Der Kit, der unsere Gesellschaft zusammenhält, ist bröckelig. Neue und alte Nazis und Rassisten versuchen eine Pogromstimmung heraufzubeschwören. Leider auch oft im Bündnis mit sogenannten bürgerlichen Milieus und Gruppierungen, die sich als »staatstragend« bezeichnen. Gegenwertig ganz nah sind hier die Erinnerung an Hoyersverda, Rostock-Lichtenhagen, Mölln und Solingen. Aus Verschwörungsi­deologien werden sehr leicht Vernichtungsphan­tasien. Und aus solchen Worten auch Taten.

Uns allen ist doch klar, Kriege und Unterdrückung bedeuten Vertreibung und Flucht. Jede Waffe, die in Krisenregionen verkauft wird, schafft neues Leid, neue Vertreibungen und so auch neue Flüchtlinge auf der ganzen Welt.

Die Welt neu denken, das fordern wir seit vielen Jahrzehnten in unserem Kampf gegen Antismeitismus, Rassismus und Antiziganismus. Den Faschismus an seiner Wurzel zu packen, ganz frei und offen die Probleme anzusprechen und dennoch voller Respekt vor der Würdigung und Freiheit der Anderen.
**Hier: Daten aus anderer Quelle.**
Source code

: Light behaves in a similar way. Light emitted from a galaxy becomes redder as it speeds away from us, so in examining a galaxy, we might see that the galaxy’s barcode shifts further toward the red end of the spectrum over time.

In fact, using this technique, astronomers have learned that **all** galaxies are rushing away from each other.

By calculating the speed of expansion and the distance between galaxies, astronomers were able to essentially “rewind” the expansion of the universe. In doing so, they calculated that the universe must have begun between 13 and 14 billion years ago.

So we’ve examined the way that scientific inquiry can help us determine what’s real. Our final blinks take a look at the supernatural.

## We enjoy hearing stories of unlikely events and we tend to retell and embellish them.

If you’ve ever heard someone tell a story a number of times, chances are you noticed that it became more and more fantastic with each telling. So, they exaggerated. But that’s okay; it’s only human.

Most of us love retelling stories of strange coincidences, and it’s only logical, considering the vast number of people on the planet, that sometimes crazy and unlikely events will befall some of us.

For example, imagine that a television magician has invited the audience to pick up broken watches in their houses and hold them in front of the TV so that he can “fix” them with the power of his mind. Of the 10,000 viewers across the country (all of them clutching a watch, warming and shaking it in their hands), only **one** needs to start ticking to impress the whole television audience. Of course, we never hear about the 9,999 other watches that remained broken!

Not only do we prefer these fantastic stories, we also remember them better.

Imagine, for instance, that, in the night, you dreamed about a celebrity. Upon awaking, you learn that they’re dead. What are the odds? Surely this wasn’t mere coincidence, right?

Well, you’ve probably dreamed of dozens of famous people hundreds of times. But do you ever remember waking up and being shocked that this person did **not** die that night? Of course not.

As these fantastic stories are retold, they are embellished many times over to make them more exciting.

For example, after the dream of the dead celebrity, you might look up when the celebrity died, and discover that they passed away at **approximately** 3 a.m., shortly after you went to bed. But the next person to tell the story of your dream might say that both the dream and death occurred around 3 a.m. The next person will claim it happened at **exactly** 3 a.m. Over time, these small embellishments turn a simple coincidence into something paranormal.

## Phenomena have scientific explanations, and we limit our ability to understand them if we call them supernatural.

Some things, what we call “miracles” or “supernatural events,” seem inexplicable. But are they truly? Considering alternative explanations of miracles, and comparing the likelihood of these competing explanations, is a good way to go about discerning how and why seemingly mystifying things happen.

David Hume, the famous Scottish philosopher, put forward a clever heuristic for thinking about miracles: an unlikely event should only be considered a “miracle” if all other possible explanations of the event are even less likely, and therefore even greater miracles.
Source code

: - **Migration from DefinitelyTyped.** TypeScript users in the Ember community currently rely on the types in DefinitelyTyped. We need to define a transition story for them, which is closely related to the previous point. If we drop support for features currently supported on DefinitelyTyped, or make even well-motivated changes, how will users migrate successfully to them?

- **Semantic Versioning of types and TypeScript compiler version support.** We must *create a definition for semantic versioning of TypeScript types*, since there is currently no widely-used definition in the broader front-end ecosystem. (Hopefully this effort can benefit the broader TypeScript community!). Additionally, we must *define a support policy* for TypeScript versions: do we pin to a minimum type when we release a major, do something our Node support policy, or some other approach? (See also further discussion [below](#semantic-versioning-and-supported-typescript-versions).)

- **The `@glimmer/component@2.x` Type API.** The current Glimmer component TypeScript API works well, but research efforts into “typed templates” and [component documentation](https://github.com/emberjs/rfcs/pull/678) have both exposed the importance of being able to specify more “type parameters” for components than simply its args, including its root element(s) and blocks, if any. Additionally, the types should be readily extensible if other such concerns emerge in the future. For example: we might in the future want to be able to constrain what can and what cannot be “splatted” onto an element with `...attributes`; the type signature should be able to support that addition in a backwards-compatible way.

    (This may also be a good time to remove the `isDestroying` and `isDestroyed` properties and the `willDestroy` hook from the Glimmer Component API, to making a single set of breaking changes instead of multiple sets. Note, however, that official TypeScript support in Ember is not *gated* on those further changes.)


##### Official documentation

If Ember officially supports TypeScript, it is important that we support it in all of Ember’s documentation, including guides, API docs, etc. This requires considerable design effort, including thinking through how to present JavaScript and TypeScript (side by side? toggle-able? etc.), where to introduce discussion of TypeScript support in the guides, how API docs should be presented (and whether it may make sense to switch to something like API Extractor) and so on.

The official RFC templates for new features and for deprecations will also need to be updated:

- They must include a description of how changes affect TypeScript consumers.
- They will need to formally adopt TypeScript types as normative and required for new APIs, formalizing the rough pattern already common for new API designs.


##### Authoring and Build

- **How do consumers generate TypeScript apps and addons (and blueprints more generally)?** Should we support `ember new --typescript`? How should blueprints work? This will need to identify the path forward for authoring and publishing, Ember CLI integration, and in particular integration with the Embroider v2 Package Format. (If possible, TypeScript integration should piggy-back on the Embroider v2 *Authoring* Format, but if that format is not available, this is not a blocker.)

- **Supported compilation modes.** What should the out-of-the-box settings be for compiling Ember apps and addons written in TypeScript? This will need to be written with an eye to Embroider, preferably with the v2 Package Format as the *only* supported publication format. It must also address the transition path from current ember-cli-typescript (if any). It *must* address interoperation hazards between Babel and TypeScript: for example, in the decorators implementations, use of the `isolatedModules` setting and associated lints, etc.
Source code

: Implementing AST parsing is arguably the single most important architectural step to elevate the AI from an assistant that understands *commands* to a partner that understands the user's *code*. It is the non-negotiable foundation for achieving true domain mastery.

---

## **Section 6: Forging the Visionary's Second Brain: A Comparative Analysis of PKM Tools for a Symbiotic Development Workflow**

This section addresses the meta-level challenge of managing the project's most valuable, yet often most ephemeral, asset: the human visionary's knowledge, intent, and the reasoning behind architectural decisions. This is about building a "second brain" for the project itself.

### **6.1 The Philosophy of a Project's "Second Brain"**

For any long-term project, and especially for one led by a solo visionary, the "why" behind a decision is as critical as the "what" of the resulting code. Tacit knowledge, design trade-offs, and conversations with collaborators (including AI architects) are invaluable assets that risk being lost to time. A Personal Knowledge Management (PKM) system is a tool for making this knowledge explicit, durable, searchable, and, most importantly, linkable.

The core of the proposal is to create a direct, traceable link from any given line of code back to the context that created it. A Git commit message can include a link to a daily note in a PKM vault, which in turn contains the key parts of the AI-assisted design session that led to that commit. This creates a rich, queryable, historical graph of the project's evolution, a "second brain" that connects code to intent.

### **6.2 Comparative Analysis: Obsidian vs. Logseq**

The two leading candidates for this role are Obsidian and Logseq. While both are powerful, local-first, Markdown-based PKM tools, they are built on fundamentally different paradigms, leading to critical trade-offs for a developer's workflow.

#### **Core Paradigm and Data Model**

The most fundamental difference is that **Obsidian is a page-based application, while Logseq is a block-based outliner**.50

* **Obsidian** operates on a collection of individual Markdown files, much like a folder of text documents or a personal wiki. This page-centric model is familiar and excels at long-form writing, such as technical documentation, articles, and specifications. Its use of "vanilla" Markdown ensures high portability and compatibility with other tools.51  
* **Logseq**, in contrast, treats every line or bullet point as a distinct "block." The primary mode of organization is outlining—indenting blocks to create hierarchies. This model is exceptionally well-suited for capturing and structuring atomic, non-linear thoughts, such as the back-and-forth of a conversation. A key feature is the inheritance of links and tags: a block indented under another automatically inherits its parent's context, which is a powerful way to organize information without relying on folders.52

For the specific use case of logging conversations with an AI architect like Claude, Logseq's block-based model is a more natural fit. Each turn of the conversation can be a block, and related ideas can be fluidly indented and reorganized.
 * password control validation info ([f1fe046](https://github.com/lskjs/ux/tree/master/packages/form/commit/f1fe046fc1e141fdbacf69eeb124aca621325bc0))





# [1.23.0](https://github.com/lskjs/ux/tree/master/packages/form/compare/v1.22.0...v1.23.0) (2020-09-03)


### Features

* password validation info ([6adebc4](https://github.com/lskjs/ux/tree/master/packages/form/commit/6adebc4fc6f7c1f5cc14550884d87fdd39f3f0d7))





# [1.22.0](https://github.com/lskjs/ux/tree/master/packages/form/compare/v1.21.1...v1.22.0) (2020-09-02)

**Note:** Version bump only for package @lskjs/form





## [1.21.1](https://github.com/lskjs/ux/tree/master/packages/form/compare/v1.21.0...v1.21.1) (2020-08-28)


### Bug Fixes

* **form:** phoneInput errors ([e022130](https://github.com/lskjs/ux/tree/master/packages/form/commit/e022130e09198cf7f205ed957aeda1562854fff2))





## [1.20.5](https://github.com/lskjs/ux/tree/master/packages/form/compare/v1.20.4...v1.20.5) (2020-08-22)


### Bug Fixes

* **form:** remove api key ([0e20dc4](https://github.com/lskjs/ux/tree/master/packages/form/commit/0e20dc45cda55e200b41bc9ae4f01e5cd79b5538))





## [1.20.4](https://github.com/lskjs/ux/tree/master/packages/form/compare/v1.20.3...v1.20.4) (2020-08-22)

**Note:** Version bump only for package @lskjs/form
Das ist eine der großen Aufgaben, an denen die Gesellschaft auf Gedeih und Verderben nicht scheitern darf. Dazu gehört auch das Verbot aller NS Nachvolgeorga­nisationen, ihrer Symbole und Schriften.

Damit könnten wir alle sofort anfangen: Ein Weg dahin, der 8. Mai muss ein Feiertag werden. Ein Tag an dem die Befreiung der Menschen vom NS Regime gefeiert werden kann. Von uns allen gemeinsam. Und wer Bedenken hat, ob gerade auch Deutsche diesen Tag feierlich begehen sollten, der stelle sich vor, wie würde die Welt heute aussehen, wenn die Nazis gewonnen hätten.

Ich habe vor einem Jahr gesagt am 8. Mai wäre dann Gelegenheit über die großen Hoffnungen der Menschen nachzudenken. Über Freiheit, Gleichheit, Brüderlichkeit und Schwesterlichkeit. Dafür zu kämpfen, lohnt es sich.

Es bleibt noch viel zu tun. Seid dabei, habt Mut und Geduld! Und bleibt gesund, ihr Guten! Eure Esther!